The Court continued: With those fundamental principles in mind, we conclude that N.J.S.A. 2C:7-2(g) violates the substantive due process rights of juvenile sex offenders. We first acknowledge that since the passage of N.J.S.A. 2C:7-29(g) in 2002, scientific and sociological studies have shined new light on adolescent brain development and on the recidivism rates of juvenile sex offenders compared to adult offenders. Our commonsense and historical understanding that children are different from adults is enshrined in our juvenile justice system and fortified by recent United States Supreme Court decisions and Zuber, which embraced those studies that found that juveniles do not possess immutable psychological or behavioral characteristics. That body of jurisprudence and the evidentiary record in this case tell us that adolescents are works in progress and that age tempers the impetuosity, immaturity, and shortsightedness of youth. They tell us that, generally, juvenile sex offenders are less likely to reoffend than adult sex offenders and that the likelihood of recidivism is particularly low for those who have not reoffended for a long period of time. They tell us that the permanent status of sex-offender registrant will impair a juvenile, as he grows into adulthood, from gaining employment opportunities, finding acceptance in his community, developing a healthy sense of self-worth, and forming personal relationships. In essence, the juvenile registrant will forever remain a social pariah.

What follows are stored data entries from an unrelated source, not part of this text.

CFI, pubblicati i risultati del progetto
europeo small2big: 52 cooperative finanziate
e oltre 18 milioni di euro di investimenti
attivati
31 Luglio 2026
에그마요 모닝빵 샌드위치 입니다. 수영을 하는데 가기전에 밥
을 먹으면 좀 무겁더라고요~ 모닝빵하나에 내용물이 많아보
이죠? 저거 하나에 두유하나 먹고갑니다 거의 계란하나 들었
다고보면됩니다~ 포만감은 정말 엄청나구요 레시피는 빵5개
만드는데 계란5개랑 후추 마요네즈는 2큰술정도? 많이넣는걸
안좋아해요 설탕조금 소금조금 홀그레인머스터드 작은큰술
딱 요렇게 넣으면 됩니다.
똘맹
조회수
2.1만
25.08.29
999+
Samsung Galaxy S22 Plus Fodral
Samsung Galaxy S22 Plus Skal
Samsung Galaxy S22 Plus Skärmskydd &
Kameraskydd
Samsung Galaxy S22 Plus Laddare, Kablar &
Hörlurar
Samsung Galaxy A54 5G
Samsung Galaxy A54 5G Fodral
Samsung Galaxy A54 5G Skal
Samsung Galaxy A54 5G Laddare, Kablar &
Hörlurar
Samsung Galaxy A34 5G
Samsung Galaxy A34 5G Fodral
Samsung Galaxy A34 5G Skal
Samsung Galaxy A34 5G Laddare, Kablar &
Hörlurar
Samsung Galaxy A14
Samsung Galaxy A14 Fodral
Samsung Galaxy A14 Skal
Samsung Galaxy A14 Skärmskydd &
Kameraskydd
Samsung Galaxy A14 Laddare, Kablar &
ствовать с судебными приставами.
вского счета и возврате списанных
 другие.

N.J.S.A. 2C:7-29(g) is grounded on the irrebuttable presumption that juveniles adjudicated delinquent for committing certain sex offenses will forever pose a danger to society. That irrebuttable presumption disregards any individual assessment of whether a particular registrant is likely to reoffend, long after the adjudication and long after the juvenile has become an adult. Those juveniles are, in effect, branded as irredeemable — at a point when their lives have barely begun and before their personalities are fully formed. They must carry this stigma even if they can prove that they pose no societal threat. But that irrebuttable lifetime presumption is not supported by scientific and sociological studies or our jurisprudence and is not needed given the fifteen-year look back required by subsection (f).
It will be interesting to see how the Attorney General responds to this decision. A Directive will likely be drafted that guides prosecutors in how to oppose the lifting of Megan’s law requirements at the numerous hearings that will result from this opinion as those adjudicated delinquent for remote sex offenses will seek to get out from under their Megan’s law requirements.